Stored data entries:
○ ○ ○

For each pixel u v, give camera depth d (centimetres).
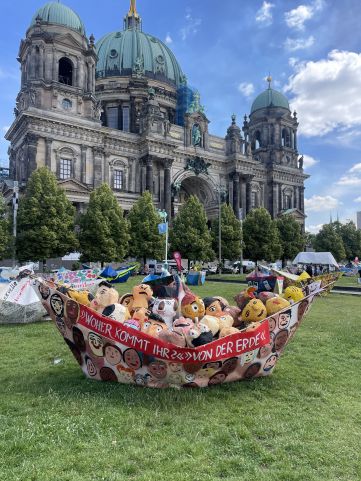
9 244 5500
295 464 645
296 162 11981
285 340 1098
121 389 973
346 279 6019
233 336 980
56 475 593
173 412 843
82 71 8075
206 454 669
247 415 840
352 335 1703
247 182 10712
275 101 11969
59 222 5875
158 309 1109
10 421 789
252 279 2223
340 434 751
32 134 7300
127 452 672
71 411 842
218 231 8206
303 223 11744
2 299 1936
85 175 7912
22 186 6950
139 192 8869
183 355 934
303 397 959
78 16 8412
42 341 1570
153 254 7231
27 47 7838
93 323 1004
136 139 8894
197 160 9994
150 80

○ ○ ○

How to complete this task =
From the records given above, reproduce all text exactly and exclude each picture.

Solution for this problem =
For each pixel u v, give camera depth d (centimetres).
9 244 5500
295 464 645
296 162 11981
285 340 1098
121 389 973
346 279 6019
233 336 980
56 475 593
173 412 843
82 71 8075
206 454 669
247 415 840
352 335 1703
247 182 10712
275 101 11969
59 222 5875
158 309 1109
10 421 789
252 279 2223
340 434 751
32 134 7300
127 452 672
71 411 842
218 231 8206
303 223 11744
2 299 1936
85 175 7912
22 186 6950
139 192 8869
183 355 934
303 397 959
78 16 8412
42 341 1570
153 254 7231
27 47 7838
93 323 1004
136 139 8894
197 160 9994
150 80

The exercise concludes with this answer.